# Work request
Output the entries below without any alteration.

(Collected data)
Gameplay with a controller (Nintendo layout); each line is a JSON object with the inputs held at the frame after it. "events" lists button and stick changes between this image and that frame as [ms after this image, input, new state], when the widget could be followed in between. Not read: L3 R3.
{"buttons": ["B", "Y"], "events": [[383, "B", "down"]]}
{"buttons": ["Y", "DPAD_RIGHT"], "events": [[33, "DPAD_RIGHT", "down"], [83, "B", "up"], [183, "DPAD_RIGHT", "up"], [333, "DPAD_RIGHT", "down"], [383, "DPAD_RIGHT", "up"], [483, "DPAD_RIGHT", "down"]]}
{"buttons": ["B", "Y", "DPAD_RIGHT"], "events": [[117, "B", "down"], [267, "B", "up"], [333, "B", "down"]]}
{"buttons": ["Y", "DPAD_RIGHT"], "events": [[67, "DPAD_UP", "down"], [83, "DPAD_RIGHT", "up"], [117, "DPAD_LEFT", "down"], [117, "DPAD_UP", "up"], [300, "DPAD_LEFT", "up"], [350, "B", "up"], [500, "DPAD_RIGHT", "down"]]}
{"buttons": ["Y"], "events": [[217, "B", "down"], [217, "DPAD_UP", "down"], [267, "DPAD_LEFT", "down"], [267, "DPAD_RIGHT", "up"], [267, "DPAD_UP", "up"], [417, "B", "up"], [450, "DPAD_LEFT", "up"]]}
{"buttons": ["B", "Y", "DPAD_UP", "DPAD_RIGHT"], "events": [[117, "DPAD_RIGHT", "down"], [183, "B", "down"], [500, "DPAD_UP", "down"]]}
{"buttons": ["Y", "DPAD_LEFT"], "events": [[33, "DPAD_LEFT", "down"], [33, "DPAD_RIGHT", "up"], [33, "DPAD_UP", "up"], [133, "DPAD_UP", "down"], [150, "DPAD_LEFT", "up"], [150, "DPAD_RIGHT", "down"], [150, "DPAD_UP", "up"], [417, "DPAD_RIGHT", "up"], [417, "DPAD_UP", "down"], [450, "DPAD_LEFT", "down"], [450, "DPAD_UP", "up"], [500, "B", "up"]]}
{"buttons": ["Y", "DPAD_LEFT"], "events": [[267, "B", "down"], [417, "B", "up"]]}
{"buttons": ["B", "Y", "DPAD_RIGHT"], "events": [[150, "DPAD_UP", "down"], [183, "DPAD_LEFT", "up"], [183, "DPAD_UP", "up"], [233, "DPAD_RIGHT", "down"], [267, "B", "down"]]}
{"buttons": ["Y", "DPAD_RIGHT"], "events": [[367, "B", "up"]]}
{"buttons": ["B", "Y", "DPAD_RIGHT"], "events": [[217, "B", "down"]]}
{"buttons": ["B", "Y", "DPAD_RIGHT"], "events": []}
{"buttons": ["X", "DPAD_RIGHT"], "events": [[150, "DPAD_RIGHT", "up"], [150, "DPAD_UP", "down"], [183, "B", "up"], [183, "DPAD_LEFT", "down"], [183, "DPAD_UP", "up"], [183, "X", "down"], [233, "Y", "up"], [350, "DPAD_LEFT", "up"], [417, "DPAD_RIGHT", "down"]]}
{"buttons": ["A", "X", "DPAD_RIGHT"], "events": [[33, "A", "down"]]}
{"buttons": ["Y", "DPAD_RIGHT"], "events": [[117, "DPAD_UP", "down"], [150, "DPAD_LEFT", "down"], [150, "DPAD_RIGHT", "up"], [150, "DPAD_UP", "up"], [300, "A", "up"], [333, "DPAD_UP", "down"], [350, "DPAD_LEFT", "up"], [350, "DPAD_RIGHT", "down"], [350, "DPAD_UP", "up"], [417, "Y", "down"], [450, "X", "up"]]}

# Exercise solution
Gameplay with a controller (Nintendo layout); each line is a JSON object with the inputs held at the frame after it. "events" lists button and stick changes between this image and that frame as [ms after this image, input, new state], when the widget could be followed in between. Not read: L3 R3.
{"buttons": ["B", "Y"], "events": [[383, "B", "down"]]}
{"buttons": ["Y", "DPAD_RIGHT"], "events": [[33, "DPAD_RIGHT", "down"], [83, "B", "up"], [183, "DPAD_RIGHT", "up"], [333, "DPAD_RIGHT", "down"], [383, "DPAD_RIGHT", "up"], [483, "DPAD_RIGHT", "down"]]}
{"buttons": ["B", "Y", "DPAD_RIGHT"], "events": [[117, "B", "down"], [267, "B", "up"], [333, "B", "down"]]}
{"buttons": ["Y", "DPAD_RIGHT"], "events": [[67, "DPAD_UP", "down"], [83, "DPAD_RIGHT", "up"], [117, "DPAD_LEFT", "down"], [117, "DPAD_UP", "up"], [300, "DPAD_LEFT", "up"], [350, "B", "up"], [500, "DPAD_RIGHT", "down"]]}
{"buttons": ["Y"], "events": [[217, "B", "down"], [217, "DPAD_UP", "down"], [267, "DPAD_LEFT", "down"], [267, "DPAD_RIGHT", "up"], [267, "DPAD_UP", "up"], [417, "B", "up"], [450, "DPAD_LEFT", "up"]]}
{"buttons": ["B", "Y", "DPAD_UP", "DPAD_RIGHT"], "events": [[117, "DPAD_RIGHT", "down"], [183, "B", "down"], [500, "DPAD_UP", "down"]]}
{"buttons": ["Y", "DPAD_LEFT"], "events": [[33, "DPAD_LEFT", "down"], [33, "DPAD_RIGHT", "up"], [33, "DPAD_UP", "up"], [133, "DPAD_UP", "down"], [150, "DPAD_LEFT", "up"], [150, "DPAD_RIGHT", "down"], [150, "DPAD_UP", "up"], [417, "DPAD_RIGHT", "up"], [417, "DPAD_UP", "down"], [450, "DPAD_LEFT", "down"], [450, "DPAD_UP", "up"], [500, "B", "up"]]}
{"buttons": ["Y", "DPAD_LEFT"], "events": [[267, "B", "down"], [417, "B", "up"]]}
{"buttons": ["B", "Y", "DPAD_RIGHT"], "events": [[150, "DPAD_UP", "down"], [183, "DPAD_LEFT", "up"], [183, "DPAD_UP", "up"], [233, "DPAD_RIGHT", "down"], [267, "B", "down"]]}
{"buttons": ["Y", "DPAD_RIGHT"], "events": [[367, "B", "up"]]}
{"buttons": ["B", "Y", "DPAD_RIGHT"], "events": [[217, "B", "down"]]}
{"buttons": ["B", "Y", "DPAD_RIGHT"], "events": []}
{"buttons": ["X", "DPAD_RIGHT"], "events": [[150, "DPAD_RIGHT", "up"], [150, "DPAD_UP", "down"], [183, "B", "up"], [183, "DPAD_LEFT", "down"], [183, "DPAD_UP", "up"], [183, "X", "down"], [233, "Y", "up"], [350, "DPAD_LEFT", "up"], [417, "DPAD_RIGHT", "down"]]}
{"buttons": ["A", "X", "DPAD_RIGHT"], "events": [[33, "A", "down"]]}
{"buttons": ["Y", "DPAD_RIGHT"], "events": [[117, "DPAD_UP", "down"], [150, "DPAD_LEFT", "down"], [150, "DPAD_RIGHT", "up"], [150, "DPAD_UP", "up"], [300, "A", "up"], [333, "DPAD_UP", "down"], [350, "DPAD_LEFT", "up"], [350, "DPAD_RIGHT", "down"], [350, "DPAD_UP", "up"], [417, "Y", "down"], [450, "X", "up"]]}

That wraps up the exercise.